The input section start
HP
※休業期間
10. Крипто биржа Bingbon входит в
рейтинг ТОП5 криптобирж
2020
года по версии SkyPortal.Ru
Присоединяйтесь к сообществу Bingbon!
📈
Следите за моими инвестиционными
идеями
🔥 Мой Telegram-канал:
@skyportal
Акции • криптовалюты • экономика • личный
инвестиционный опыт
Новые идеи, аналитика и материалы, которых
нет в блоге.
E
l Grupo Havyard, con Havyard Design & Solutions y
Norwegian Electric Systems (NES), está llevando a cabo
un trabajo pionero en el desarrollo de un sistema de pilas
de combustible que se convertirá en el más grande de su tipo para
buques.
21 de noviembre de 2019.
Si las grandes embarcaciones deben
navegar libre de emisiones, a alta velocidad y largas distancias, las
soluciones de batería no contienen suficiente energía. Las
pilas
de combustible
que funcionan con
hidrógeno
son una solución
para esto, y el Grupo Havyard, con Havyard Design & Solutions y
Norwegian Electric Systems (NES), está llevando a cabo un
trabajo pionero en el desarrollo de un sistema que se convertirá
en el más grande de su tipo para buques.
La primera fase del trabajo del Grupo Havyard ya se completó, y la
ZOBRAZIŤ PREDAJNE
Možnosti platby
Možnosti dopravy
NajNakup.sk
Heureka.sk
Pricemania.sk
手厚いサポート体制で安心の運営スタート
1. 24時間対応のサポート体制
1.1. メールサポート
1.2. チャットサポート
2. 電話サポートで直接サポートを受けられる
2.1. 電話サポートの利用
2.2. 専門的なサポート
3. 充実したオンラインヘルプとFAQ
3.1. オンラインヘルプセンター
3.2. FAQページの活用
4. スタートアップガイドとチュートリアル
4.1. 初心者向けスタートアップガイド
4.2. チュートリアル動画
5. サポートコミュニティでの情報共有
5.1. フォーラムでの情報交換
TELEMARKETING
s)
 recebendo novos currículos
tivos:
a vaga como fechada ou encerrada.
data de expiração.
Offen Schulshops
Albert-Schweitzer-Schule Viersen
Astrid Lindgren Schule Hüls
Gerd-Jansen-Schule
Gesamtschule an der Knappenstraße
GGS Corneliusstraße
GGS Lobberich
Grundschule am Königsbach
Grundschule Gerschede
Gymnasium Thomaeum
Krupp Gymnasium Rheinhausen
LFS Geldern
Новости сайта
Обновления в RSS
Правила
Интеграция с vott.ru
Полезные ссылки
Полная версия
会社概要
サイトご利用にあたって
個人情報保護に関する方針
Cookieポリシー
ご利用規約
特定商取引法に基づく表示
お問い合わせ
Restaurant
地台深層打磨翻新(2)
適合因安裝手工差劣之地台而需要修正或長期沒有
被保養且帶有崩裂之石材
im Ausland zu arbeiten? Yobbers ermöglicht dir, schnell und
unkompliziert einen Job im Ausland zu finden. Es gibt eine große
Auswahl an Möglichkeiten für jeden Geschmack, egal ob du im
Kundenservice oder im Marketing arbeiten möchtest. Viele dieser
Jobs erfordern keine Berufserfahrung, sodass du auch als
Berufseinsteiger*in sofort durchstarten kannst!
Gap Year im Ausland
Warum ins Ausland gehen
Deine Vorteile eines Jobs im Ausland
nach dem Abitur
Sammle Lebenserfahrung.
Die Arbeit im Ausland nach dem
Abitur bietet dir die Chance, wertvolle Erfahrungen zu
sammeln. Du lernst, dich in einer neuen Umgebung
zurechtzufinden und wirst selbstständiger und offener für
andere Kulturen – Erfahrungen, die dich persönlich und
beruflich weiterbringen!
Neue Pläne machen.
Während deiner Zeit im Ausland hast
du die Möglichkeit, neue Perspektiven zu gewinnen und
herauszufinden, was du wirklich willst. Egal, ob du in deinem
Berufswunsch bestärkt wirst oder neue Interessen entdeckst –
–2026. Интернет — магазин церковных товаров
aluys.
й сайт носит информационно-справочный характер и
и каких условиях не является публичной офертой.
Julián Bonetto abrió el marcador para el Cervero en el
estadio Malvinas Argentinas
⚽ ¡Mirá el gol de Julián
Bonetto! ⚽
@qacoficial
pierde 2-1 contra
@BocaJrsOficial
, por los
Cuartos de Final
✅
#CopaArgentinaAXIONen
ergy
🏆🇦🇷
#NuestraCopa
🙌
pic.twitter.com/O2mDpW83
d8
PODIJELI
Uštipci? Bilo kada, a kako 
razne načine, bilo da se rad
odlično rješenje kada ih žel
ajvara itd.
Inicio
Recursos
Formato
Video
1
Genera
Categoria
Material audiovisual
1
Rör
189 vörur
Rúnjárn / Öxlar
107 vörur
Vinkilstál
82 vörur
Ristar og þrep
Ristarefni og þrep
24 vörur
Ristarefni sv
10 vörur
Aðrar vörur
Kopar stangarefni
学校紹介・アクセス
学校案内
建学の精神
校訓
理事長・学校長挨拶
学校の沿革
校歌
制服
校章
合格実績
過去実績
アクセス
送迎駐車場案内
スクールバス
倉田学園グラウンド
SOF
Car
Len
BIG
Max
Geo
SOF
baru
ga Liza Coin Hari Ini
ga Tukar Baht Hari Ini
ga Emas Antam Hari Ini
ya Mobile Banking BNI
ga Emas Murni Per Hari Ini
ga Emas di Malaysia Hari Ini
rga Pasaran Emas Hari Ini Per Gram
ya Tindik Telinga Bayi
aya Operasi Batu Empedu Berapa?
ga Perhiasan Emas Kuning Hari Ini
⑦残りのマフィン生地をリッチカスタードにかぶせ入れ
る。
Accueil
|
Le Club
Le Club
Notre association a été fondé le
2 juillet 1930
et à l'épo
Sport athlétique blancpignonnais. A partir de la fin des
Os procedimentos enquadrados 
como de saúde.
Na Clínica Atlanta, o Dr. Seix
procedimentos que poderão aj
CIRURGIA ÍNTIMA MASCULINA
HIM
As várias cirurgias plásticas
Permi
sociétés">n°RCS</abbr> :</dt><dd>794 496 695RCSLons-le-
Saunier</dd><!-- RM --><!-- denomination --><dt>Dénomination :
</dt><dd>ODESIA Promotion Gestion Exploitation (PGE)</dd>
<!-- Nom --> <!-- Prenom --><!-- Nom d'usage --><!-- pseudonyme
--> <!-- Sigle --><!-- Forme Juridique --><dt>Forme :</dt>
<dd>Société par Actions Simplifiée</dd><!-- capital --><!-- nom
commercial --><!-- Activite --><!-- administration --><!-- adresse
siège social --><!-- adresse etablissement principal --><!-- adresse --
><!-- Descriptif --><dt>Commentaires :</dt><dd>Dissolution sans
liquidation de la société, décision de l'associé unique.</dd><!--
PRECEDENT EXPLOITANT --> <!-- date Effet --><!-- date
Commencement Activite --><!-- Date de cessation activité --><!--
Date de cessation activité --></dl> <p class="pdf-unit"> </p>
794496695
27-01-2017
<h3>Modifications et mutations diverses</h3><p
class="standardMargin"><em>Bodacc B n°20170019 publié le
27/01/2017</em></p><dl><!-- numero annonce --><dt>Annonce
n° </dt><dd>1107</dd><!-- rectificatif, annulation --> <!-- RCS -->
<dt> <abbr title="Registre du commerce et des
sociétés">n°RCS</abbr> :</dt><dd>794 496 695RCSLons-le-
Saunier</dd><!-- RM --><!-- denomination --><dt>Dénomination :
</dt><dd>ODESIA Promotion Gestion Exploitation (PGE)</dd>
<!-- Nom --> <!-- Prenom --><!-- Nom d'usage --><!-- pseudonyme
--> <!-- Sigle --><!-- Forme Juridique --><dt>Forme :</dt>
The input section end
[About this task]: Reproduce the text of every item above verbatim, line for line, keeping the original spelling, spacing, symbols, and markup.

[Reply]:
HP
※休業期間
10. Крипто биржа Bingbon входит в
рейтинг ТОП5 криптобирж
2020
года по версии SkyPortal.Ru
Присоединяйтесь к сообществу Bingbon!
📈
Следите за моими инвестиционными
идеями
🔥 Мой Telegram-канал:
@skyportal
Акции • криптовалюты • экономика • личный
инвестиционный опыт
Новые идеи, аналитика и материалы, которых
нет в блоге.
E
l Grupo Havyard, con Havyard Design & Solutions y
Norwegian Electric Systems (NES), está llevando a cabo
un trabajo pionero en el desarrollo de un sistema de pilas
de combustible que se convertirá en el más grande de su tipo para
buques.
21 de noviembre de 2019.
Si las grandes embarcaciones deben
navegar libre de emisiones, a alta velocidad y largas distancias, las
soluciones de batería no contienen suficiente energía. Las
pilas
de combustible
que funcionan con
hidrógeno
son una solución
para esto, y el Grupo Havyard, con Havyard Design & Solutions y
Norwegian Electric Systems (NES), está llevando a cabo un
trabajo pionero en el desarrollo de un sistema que se convertirá
en el más grande de su tipo para buques.
La primera fase del trabajo del Grupo Havyard ya se completó, y la
ZOBRAZIŤ PREDAJNE
Možnosti platby
Možnosti dopravy
NajNakup.sk
Heureka.sk
Pricemania.sk
手厚いサポート体制で安心の運営スタート
1. 24時間対応のサポート体制
1.1. メールサポート
1.2. チャットサポート
2. 電話サポートで直接サポートを受けられる
2.1. 電話サポートの利用
2.2. 専門的なサポート
3. 充実したオンラインヘルプとFAQ
3.1. オンラインヘルプセンター
3.2. FAQページの活用
4. スタートアップガイドとチュートリアル
4.1. 初心者向けスタートアップガイド
4.2. チュートリアル動画
5. サポートコミュニティでの情報共有
5.1. フォーラムでの情報交換
TELEMARKETING
s)
 recebendo novos currículos
tivos:
a vaga como fechada ou encerrada.
data de expiração.
Offen Schulshops
Albert-Schweitzer-Schule Viersen
Astrid Lindgren Schule Hüls
Gerd-Jansen-Schule
Gesamtschule an der Knappenstraße
GGS Corneliusstraße
GGS Lobberich
Grundschule am Königsbach
Grundschule Gerschede
Gymnasium Thomaeum
Krupp Gymnasium Rheinhausen
LFS Geldern
Новости сайта
Обновления в RSS
Правила
Интеграция с vott.ru
Полезные ссылки
Полная версия
会社概要
サイトご利用にあたって
個人情報保護に関する方針
Cookieポリシー
ご利用規約
特定商取引法に基づく表示
お問い合わせ
Restaurant
地台深層打磨翻新(2)
適合因安裝手工差劣之地台而需要修正或長期沒有
被保養且帶有崩裂之石材
im Ausland zu arbeiten? Yobbers ermöglicht dir, schnell und
unkompliziert einen Job im Ausland zu finden. Es gibt eine große
Auswahl an Möglichkeiten für jeden Geschmack, egal ob du im
Kundenservice oder im Marketing arbeiten möchtest. Viele dieser
Jobs erfordern keine Berufserfahrung, sodass du auch als
Berufseinsteiger*in sofort durchstarten kannst!
Gap Year im Ausland
Warum ins Ausland gehen
Deine Vorteile eines Jobs im Ausland
nach dem Abitur
Sammle Lebenserfahrung.
Die Arbeit im Ausland nach dem
Abitur bietet dir die Chance, wertvolle Erfahrungen zu
sammeln. Du lernst, dich in einer neuen Umgebung
zurechtzufinden und wirst selbstständiger und offener für
andere Kulturen – Erfahrungen, die dich persönlich und
beruflich weiterbringen!
Neue Pläne machen.
Während deiner Zeit im Ausland hast
du die Möglichkeit, neue Perspektiven zu gewinnen und
herauszufinden, was du wirklich willst. Egal, ob du in deinem
Berufswunsch bestärkt wirst oder neue Interessen entdeckst –
–2026. Интернет — магазин церковных товаров
aluys.
й сайт носит информационно-справочный характер и
и каких условиях не является публичной офертой.
Julián Bonetto abrió el marcador para el Cervero en el
estadio Malvinas Argentinas
⚽ ¡Mirá el gol de Julián
Bonetto! ⚽
@qacoficial
pierde 2-1 contra
@BocaJrsOficial
, por los
Cuartos de Final
✅
#CopaArgentinaAXIONen
ergy
🏆🇦🇷
#NuestraCopa
🙌
pic.twitter.com/O2mDpW83
d8
PODIJELI
Uštipci? Bilo kada, a kako 
razne načine, bilo da se rad
odlično rješenje kada ih žel
ajvara itd.
Inicio
Recursos
Formato
Video
1
Genera
Categoria
Material audiovisual
1
Rör
189 vörur
Rúnjárn / Öxlar
107 vörur
Vinkilstál
82 vörur
Ristar og þrep
Ristarefni og þrep
24 vörur
Ristarefni sv
10 vörur
Aðrar vörur
Kopar stangarefni
学校紹介・アクセス
学校案内
建学の精神
校訓
理事長・学校長挨拶
学校の沿革
校歌
制服
校章
合格実績
過去実績
アクセス
送迎駐車場案内
スクールバス
倉田学園グラウンド
SOF
Car
Len
BIG
Max
Geo
SOF
baru
ga Liza Coin Hari Ini
ga Tukar Baht Hari Ini
ga Emas Antam Hari Ini
ya Mobile Banking BNI
ga Emas Murni Per Hari Ini
ga Emas di Malaysia Hari Ini
rga Pasaran Emas Hari Ini Per Gram
ya Tindik Telinga Bayi
aya Operasi Batu Empedu Berapa?
ga Perhiasan Emas Kuning Hari Ini
⑦残りのマフィン生地をリッチカスタードにかぶせ入れ
る。
Accueil
|
Le Club
Le Club
Notre association a été fondé le
2 juillet 1930
et à l'épo
Sport athlétique blancpignonnais. A partir de la fin des
Os procedimentos enquadrados 
como de saúde.
Na Clínica Atlanta, o Dr. Seix
procedimentos que poderão aj
CIRURGIA ÍNTIMA MASCULINA
HIM
As várias cirurgias plásticas
Permi
sociétés">n°RCS</abbr> :</dt><dd>794 496 695RCSLons-le-
Saunier</dd><!-- RM --><!-- denomination --><dt>Dénomination :
</dt><dd>ODESIA Promotion Gestion Exploitation (PGE)</dd>
<!-- Nom --> <!-- Prenom --><!-- Nom d'usage --><!-- pseudonyme
--> <!-- Sigle --><!-- Forme Juridique --><dt>Forme :</dt>
<dd>Société par Actions Simplifiée</dd><!-- capital --><!-- nom
commercial --><!-- Activite --><!-- administration --><!-- adresse
siège social --><!-- adresse etablissement principal --><!-- adresse --
><!-- Descriptif --><dt>Commentaires :</dt><dd>Dissolution sans
liquidation de la société, décision de l'associé unique.</dd><!--
PRECEDENT EXPLOITANT --> <!-- date Effet --><!-- date
Commencement Activite --><!-- Date de cessation activité --><!--
Date de cessation activité --></dl> <p class="pdf-unit"> </p>
794496695
27-01-2017
<h3>Modifications et mutations diverses</h3><p
class="standardMargin"><em>Bodacc B n°20170019 publié le
27/01/2017</em></p><dl><!-- numero annonce --><dt>Annonce
n° </dt><dd>1107</dd><!-- rectificatif, annulation --> <!-- RCS -->
<dt> <abbr title="Registre du commerce et des
sociétés">n°RCS</abbr> :</dt><dd>794 496 695RCSLons-le-
Saunier</dd><!-- RM --><!-- denomination --><dt>Dénomination :
</dt><dd>ODESIA Promotion Gestion Exploitation (PGE)</dd>
<!-- Nom --> <!-- Prenom --><!-- Nom d'usage --><!-- pseudonyme
--> <!-- Sigle --><!-- Forme Juridique --><dt>Forme :</dt>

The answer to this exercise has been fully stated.